(Beginning of Given records)

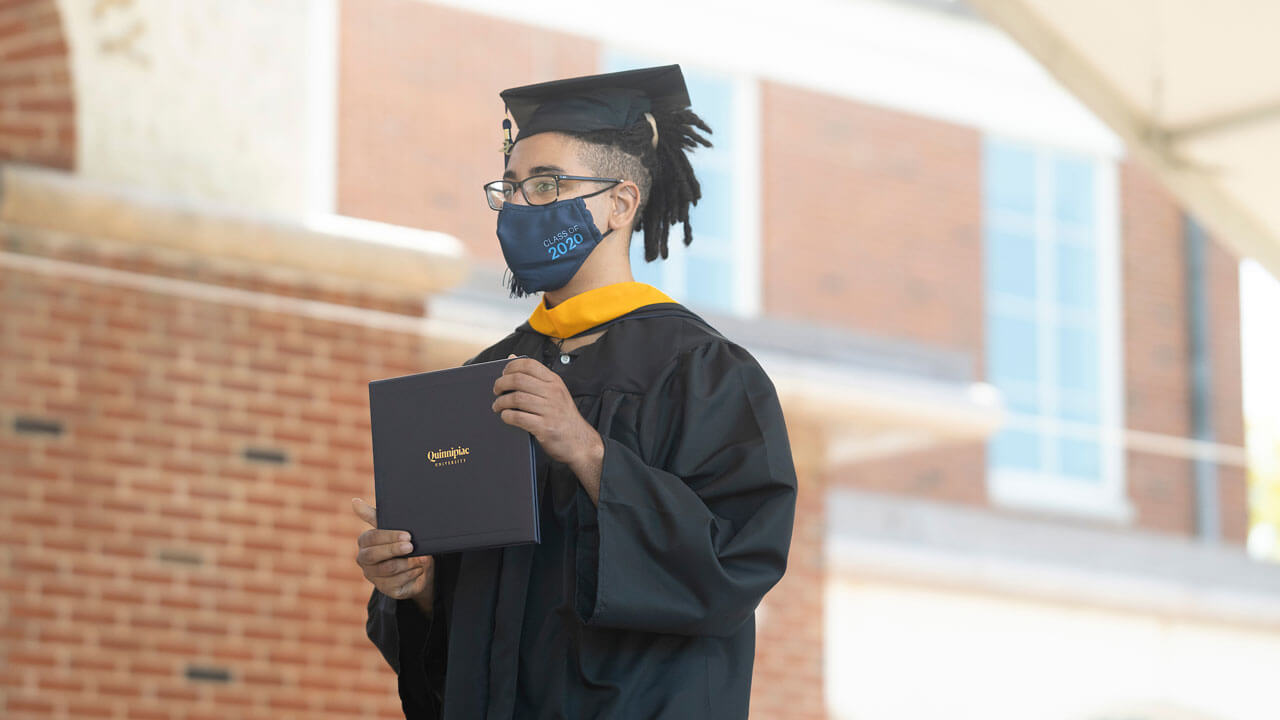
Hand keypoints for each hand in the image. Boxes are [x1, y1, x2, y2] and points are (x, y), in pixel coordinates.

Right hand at [352, 498, 433, 613]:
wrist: (420, 567)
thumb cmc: (403, 543)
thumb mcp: (393, 527)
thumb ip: (374, 515)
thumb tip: (354, 502)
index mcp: (364, 542)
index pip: (371, 538)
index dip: (389, 537)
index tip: (406, 536)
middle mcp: (364, 560)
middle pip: (374, 556)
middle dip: (394, 550)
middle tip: (411, 547)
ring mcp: (373, 576)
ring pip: (388, 569)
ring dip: (408, 563)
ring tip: (420, 558)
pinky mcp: (385, 589)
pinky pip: (398, 582)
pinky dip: (412, 574)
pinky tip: (418, 569)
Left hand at [492, 356, 603, 498]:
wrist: (580, 442)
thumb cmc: (563, 417)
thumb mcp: (554, 392)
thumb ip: (534, 376)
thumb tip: (512, 357)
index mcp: (554, 382)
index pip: (529, 364)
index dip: (511, 367)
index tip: (502, 374)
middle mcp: (553, 393)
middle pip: (519, 380)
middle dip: (501, 384)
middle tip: (496, 391)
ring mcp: (550, 410)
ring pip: (516, 398)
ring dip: (501, 402)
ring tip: (497, 406)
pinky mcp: (545, 427)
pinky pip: (519, 417)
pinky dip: (507, 416)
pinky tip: (505, 417)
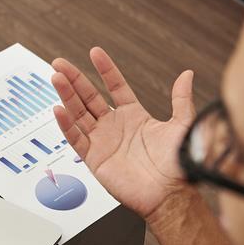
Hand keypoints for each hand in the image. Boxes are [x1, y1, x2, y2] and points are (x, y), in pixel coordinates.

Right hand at [50, 48, 195, 221]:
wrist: (170, 192)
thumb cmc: (178, 164)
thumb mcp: (182, 125)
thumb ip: (181, 100)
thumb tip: (187, 75)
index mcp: (134, 116)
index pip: (115, 87)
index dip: (106, 70)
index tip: (95, 52)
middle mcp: (115, 127)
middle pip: (89, 97)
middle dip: (74, 79)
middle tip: (60, 64)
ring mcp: (103, 142)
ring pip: (78, 114)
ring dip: (66, 96)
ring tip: (56, 78)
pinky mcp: (94, 159)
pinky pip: (76, 139)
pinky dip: (66, 125)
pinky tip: (58, 109)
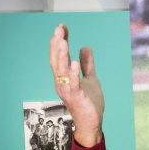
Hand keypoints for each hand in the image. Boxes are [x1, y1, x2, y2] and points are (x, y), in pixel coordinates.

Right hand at [49, 24, 103, 146]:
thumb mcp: (91, 78)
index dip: (60, 41)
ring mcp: (67, 90)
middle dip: (57, 44)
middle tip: (59, 29)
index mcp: (64, 77)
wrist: (92, 123)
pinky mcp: (76, 97)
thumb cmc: (89, 102)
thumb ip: (87, 64)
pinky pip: (73, 84)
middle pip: (56, 60)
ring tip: (62, 40)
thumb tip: (85, 47)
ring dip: (61, 55)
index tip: (62, 27)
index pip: (60, 56)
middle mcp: (62, 82)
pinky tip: (75, 63)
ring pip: (61, 70)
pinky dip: (73, 74)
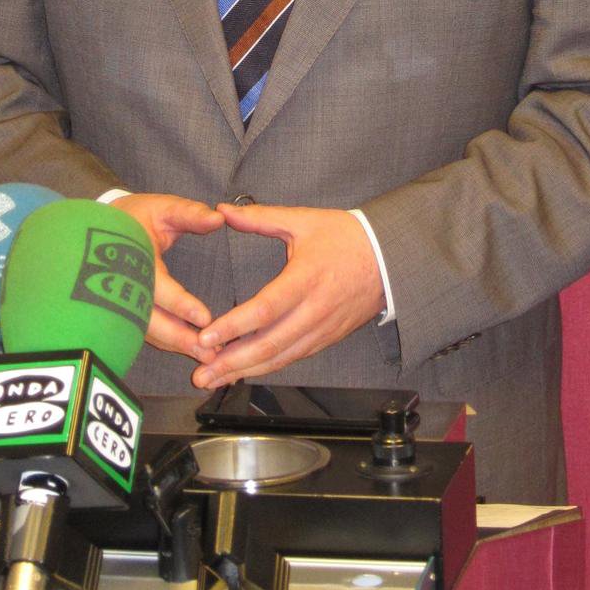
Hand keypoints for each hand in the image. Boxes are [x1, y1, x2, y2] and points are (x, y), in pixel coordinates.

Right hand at [109, 193, 223, 359]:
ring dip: (174, 345)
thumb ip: (189, 214)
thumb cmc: (136, 216)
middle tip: (208, 351)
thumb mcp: (162, 208)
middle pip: (149, 319)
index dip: (180, 304)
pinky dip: (165, 342)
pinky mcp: (123, 310)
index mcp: (133, 257)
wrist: (99, 226)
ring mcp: (119, 301)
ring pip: (146, 330)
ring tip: (206, 357)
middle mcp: (123, 284)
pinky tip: (187, 350)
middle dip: (179, 337)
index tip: (204, 318)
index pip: (157, 287)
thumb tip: (218, 219)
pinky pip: (143, 331)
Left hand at [190, 203, 383, 388]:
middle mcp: (314, 310)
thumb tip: (222, 209)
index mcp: (306, 278)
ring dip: (245, 372)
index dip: (234, 326)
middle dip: (231, 363)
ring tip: (214, 380)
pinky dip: (267, 368)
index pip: (265, 309)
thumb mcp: (302, 220)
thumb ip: (260, 218)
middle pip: (269, 345)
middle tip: (201, 374)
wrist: (389, 258)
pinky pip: (293, 358)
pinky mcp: (326, 339)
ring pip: (280, 358)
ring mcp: (321, 329)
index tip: (206, 337)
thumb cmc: (345, 237)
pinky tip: (245, 372)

(End of Given records)

Write out all the material above exactly, with no image carried over.

### Exercise solution
Hand keypoints for each hand in the image. Boxes are [x1, y1, x2, y2] and points are (x, y), in pixel coordinates.

Right hand at [352, 498, 433, 613]:
wrist: (420, 567)
thumb cmc: (403, 543)
thumb mcp: (393, 527)
thumb ip: (374, 515)
thumb tip: (354, 502)
index mcp: (364, 542)
index pip: (371, 538)
index dip: (389, 537)
index tip: (406, 536)
middle mcp: (364, 560)
middle pip: (374, 556)
middle dip: (394, 550)
middle tip: (411, 547)
ring mcp: (373, 576)
ring pip: (388, 569)
ring dip: (408, 563)
ring tip: (420, 558)
pinky mcp: (385, 589)
pinky pip: (398, 582)
pinky dip: (412, 574)
pinky tip: (418, 569)
Left hand at [492, 356, 603, 498]:
wrist: (580, 442)
thumb cmc: (563, 417)
thumb mcp: (554, 392)
thumb ip: (534, 376)
thumb tip: (512, 357)
index mcp: (554, 382)
index pip: (529, 364)
index dip: (511, 367)
index tip: (502, 374)
middle mcp: (553, 393)
middle pip: (519, 380)
middle dip: (501, 384)
middle tip: (496, 391)
ring mcp: (550, 410)
ring pip: (516, 398)
ring dip: (501, 402)
ring tip: (497, 406)
pinky mcp: (545, 427)
pinky pip: (519, 417)
pinky dip: (507, 416)
pinky tip: (505, 417)
Hand keypoints for each hand in the image. Boxes are [x1, y1, x2, y2] and points are (x, y), in pixel coordinates.

Right hand at [50, 48, 195, 221]:
wrist: (170, 192)
thumb cmc: (178, 164)
thumb mcp: (182, 125)
thumb ip: (181, 100)
thumb tip: (187, 75)
index mcp: (134, 116)
index pip: (115, 87)
index dip: (106, 70)
index tip: (95, 52)
middle mcp: (115, 127)
middle pip: (89, 97)
middle dip: (74, 79)
middle tip: (60, 64)
ring mcp: (103, 142)
ring pip: (78, 114)
ring dip: (66, 96)
ring tip: (56, 78)
pinky mcp: (94, 159)
pinky pip: (76, 139)
pinky dip: (66, 125)
pinky tip: (58, 109)
Hand keypoints for each hand in the image. Boxes are [x1, y1, x2, y2] and points are (x, y), in pixel coordinates.

Right hand at [49, 24, 103, 146]:
thumb mcp: (91, 78)
index dip: (60, 41)
ring mcp: (67, 90)
middle dip: (57, 44)
middle tip: (59, 29)
index mcp: (64, 77)
wrist: (92, 123)
pinky mcp: (76, 97)
thumb cmc: (89, 102)
thumb ip: (87, 64)
pinky pip: (73, 84)
middle pip: (56, 60)
ring tip: (62, 40)
thumb tip: (85, 47)
ring dip: (61, 55)
index tip: (62, 27)
index pip: (60, 56)
middle mcp: (62, 82)
pinky tip: (75, 63)
ring pip: (61, 70)
pinky dip: (73, 74)
Hand keypoints for each hand in the image. Boxes are [x1, y1, x2, y2] and points are (x, y), in pixel coordinates.

Right hand at [109, 193, 223, 359]:
ring dip: (174, 345)
thumb ip: (189, 214)
thumb cmc: (136, 216)
middle tip: (208, 351)
thumb mcp: (162, 208)
middle pip: (149, 319)
index dip: (180, 304)
pinky dip: (165, 342)
pinky mcp: (123, 310)
index mcp: (133, 257)
wrist: (99, 226)
ring mcp: (119, 301)
ring pip: (146, 330)
ring tip: (206, 357)
middle mcp: (123, 284)
pinky tip: (187, 350)
middle dip: (179, 337)
index tip: (204, 318)
index pip: (157, 287)
thumb tip: (218, 219)
pinky pip: (143, 331)
Left hand at [190, 203, 383, 388]:
middle mcp: (314, 310)
thumb tip: (222, 209)
index mcp: (306, 278)
ring dip: (245, 372)
index dip: (234, 326)
middle dip: (231, 363)
ring tip: (214, 380)
pinky dip: (267, 368)
index pip: (265, 309)
thumb mcp: (302, 220)
thumb ip: (260, 218)
middle pip: (269, 345)
middle tip: (201, 374)
wrist: (389, 258)
pinky pip: (293, 358)
pinky mcp: (326, 339)
ring pip: (280, 358)
ring mcp: (321, 329)
index tip: (206, 337)
thumb cmc: (345, 237)
pinky tip: (245, 372)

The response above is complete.